● **AÇÃO NECESSÁRIA 1**
Copie sem nenhuma alteração as linhas dos dados armazenados, começando pela primeira linha e parando após a linha que contém "rady a tipy, jak".

+++ TRECHO FORNECIDO

Mendes não se faz de rogado, continua perorando como se para multidões. De fato, a TV Justiça está, inclusive, on line.
No sistema proporcional de lista aberta. Na lista fechada nem vai precisar perguntar. porque quem vier em primeiro, segundo lugar da lista já está eleito. É uma nomeação. Se se fala em compra de mandatos, então, de compra de votos, compra-se o chefe do partido. Mas isso era o desenho que se queria. Em partidos inautênticos, sem nenhuma vivência partidária, era esse o desenho que se queria impor. E se impor por decreto. Ah, não deu pra fazer por reforma? Vamos fazer por decisão do Supremo. Devagar a gente chega à proibição da doação de empresas privadas e daí obrigatoriamente vão aceitar o voto em lista.
Há limites para a esperteza (dá ênfase). "E aí é o financiamento público e o voto em lista e a gente faz uma Venezuela, se quiser". Não é assim que as coisas funcionam. O país é mais complexo do que isso. O país é mais complexo do que isso (repete pausadamente).
"Ah, mas agora tá tudo resolvido". Eu quero ver quem é capaz de indicar o dispositivo constitucional que a doação de empresas privadas viola este texto. Todo mundo que passou pelo Supremo ao longo destes anos, antes desta iluminação que ocorreu, era idiota, Porque não sabia ler o texto constitucional, que é mais ou menos, o mesmo. Não vislumbrou, não viu.
E se quiser ser radical... Alguém que saiba dizer: é esse dispositivo... "Ah, mas é a moralidade, é o republicanismo, é o diabo! Quero ver o sujeito dizer, esse dispositivo tá violado. Mas, se tá tudo violado, porque não declaramos inconstitucional com eficácia "ex tunc"? Teria sido bom para o país. Porque acabava com o mandato. Ficávamos livres de todos. E certamente nos divertíamos neste papel. Ora, nem isto enfrentamos nesta questão. Mas, OK.
O tema é extremamente complexo e tratamos com a maior tranquilidade. Apelo ao simbólico. Ah... Mas o que que iria acontecer? Claro que os partidos continuam com dinheiro. ou esta montanha de dinheiro que passeou por ai... 
Neste momento o ministro Fux quis intervir seriamente sobre a ausência de uma regra expressa. Viu como uma "antevisão do STF do que se passava no backstage desse financiamento", ou o que quer que isso signifique. A intenção do ministro era defender o STF e o fez da seguinte forma: "O Supremo Tribunal pode até... pode ter atirado no que tava acontecendo mas, acertou. Acertou."

++++++
+++ DADOS ARMAZENADOS

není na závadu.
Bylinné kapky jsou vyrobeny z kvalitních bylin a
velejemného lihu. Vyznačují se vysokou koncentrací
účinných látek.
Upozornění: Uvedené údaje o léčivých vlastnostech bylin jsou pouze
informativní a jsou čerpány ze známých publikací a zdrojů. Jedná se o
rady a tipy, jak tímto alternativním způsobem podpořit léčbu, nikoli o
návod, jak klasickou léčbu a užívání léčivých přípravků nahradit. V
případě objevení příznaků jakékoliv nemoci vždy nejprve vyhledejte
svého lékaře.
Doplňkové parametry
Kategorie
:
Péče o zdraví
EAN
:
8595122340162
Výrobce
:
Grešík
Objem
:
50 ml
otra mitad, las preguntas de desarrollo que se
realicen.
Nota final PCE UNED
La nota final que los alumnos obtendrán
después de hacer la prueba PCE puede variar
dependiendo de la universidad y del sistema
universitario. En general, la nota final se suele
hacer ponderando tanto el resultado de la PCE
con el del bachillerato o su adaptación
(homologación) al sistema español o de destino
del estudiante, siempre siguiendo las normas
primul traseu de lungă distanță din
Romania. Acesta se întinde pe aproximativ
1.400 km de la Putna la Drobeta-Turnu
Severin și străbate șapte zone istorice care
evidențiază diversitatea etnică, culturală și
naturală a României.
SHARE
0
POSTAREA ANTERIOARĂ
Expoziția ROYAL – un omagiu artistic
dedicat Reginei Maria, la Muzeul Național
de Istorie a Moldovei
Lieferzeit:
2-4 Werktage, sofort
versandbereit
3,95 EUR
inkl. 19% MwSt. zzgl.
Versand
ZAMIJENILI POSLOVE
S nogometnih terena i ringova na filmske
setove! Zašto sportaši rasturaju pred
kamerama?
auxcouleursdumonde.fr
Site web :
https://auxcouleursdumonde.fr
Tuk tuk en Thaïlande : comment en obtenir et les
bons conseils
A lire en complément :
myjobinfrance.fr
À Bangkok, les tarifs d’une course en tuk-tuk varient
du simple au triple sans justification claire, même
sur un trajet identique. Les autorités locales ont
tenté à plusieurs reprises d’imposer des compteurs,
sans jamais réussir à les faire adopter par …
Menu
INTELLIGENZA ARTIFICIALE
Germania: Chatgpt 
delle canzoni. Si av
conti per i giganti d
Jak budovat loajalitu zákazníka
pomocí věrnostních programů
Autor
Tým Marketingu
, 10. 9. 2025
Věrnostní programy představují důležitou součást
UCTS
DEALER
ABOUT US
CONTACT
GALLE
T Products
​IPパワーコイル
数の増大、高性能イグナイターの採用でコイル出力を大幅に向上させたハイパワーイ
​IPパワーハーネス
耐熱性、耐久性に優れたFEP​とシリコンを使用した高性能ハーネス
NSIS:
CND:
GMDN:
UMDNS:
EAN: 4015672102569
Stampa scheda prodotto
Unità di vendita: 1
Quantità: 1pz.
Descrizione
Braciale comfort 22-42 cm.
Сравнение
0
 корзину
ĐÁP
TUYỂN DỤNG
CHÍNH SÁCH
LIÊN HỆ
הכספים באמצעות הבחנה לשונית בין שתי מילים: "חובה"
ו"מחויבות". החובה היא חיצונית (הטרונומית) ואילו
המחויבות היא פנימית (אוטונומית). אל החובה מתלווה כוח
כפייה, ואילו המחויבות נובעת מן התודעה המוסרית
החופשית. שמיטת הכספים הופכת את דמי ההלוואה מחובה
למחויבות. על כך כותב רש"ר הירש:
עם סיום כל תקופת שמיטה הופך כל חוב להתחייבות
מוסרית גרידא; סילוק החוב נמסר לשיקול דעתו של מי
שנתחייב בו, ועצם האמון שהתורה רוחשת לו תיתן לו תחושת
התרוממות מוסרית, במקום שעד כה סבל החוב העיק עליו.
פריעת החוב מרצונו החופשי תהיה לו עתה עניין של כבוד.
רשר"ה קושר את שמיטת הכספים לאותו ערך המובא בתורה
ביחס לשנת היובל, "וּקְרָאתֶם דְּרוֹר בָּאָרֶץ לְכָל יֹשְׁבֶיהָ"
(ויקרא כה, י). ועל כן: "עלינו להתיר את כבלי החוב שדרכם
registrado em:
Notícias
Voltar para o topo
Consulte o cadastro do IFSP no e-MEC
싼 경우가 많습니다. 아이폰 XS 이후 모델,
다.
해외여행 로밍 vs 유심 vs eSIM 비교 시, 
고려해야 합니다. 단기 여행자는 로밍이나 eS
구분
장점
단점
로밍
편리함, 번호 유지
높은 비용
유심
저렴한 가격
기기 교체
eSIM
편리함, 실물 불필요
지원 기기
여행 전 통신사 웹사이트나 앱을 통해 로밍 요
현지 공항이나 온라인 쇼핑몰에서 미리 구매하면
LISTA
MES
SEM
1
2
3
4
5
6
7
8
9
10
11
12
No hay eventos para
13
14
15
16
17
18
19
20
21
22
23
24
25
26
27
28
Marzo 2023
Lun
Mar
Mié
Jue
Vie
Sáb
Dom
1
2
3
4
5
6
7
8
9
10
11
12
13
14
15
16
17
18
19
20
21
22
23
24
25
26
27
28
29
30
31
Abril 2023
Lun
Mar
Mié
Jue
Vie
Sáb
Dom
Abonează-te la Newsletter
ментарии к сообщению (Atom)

++++++

● **AÇÃO NECESSÁRIA 2**
Prossiga com o trecho sobre o debate no Supremo acerca das doações de empresas a campanhas eleitorais, retomando-o logo após a última frase apresentada.

● **RESULTADO DO EXERCÍCIO 1**
není na závadu.
Bylinné kapky jsou vyrobeny z kvalitních bylin a
velejemného lihu. Vyznačují se vysokou koncentrací
účinných látek.
Upozornění: Uvedené údaje o léčivých vlastnostech bylin jsou pouze
informativní a jsou čerpány ze známých publikací a zdrojů. Jedná se o
rady a tipy, jak tímto alternativním způsobem podpořit léčbu, nikoli o

● **RESULTADO DO EXERCÍCIO 2**
Nós aqui de Minas dizemos assim: atirou no que viu, acertou o que não viu. Será isso que quis o ministro dizer? Perguntará o atento leitor: - Por que exatamente este grifo no mento de financiamento? O leitor poderá checar no vídeo como fica evidente neste trecho o sotaque carioca do ministro Fux. Por que a alusão? Insistirá, curioso, o leitor.
Não aprovo sectarismos nem preconceitos, inclusive regionais. Tenho observado a prática reiterada em comentaristas políticos paulistas e cariocas da ridicularização do sotaque mineiro da presidente da STF. Está anotado. Até o momento não observei nenhuma menção ao sotaque do ministro Fux. Cade a isonomia? 

O aparte de Fux não surtiu o menor efeito no ministro Gilmar que continuou:

Quero que indique. O dispositivo que foi violado. Até porque todos os outros aqui não viram. Esta mesma matéria foi suscitada. Eu falei no voto do Pertence em que se disse isso: não há base constitucional, não há parâmetro de controle. A não ser que a gente adote um sistema do tipo direito achado na rua. Essas vertentes muito desenvolvidas lá de Uganda e outros lugares. 
Mas OK, tudo bem. Ah, mas vamos para o paraíso agora porque não vamos ter doações de empresas privadas. (Pausa dramática). Alguém acredita nisso?  Peguem os números do TSE em 2016. Eleições municipais. mas nem é preciso fazer isso! Estamos na pré campanha. Quem está financiando essa gente? Lula com aviãozinho lá em Bagé. Da onde é que tá vindo este dinheiro? Bolsonaro no Brasil todo. Nós discutimos isso esses dias no TSE. Quem está financiando isso? Não começou a campanha eleitoral. Como este sistema está funcionando?
Será que a gente está fingindo? Estamos querendo enganar quem? Mas vamos dar os números: 730 mil doadores, ministra Carmem, presidente. 2016, eleição municipal. modesta. 350 mil sem capacidade financeira. É o maior laranjal da mundo! Nós produzimos isto! E assumamos nossa responsabilidade. E aspetta il baritono
Ao final exorta seus pares:
Portanto, tomemos o cuidado, pelo menos, vamos ler a Constituição e dizer: de fato, eu estou declarando inconstitucional não porque eu gosto, o direito do au acho que".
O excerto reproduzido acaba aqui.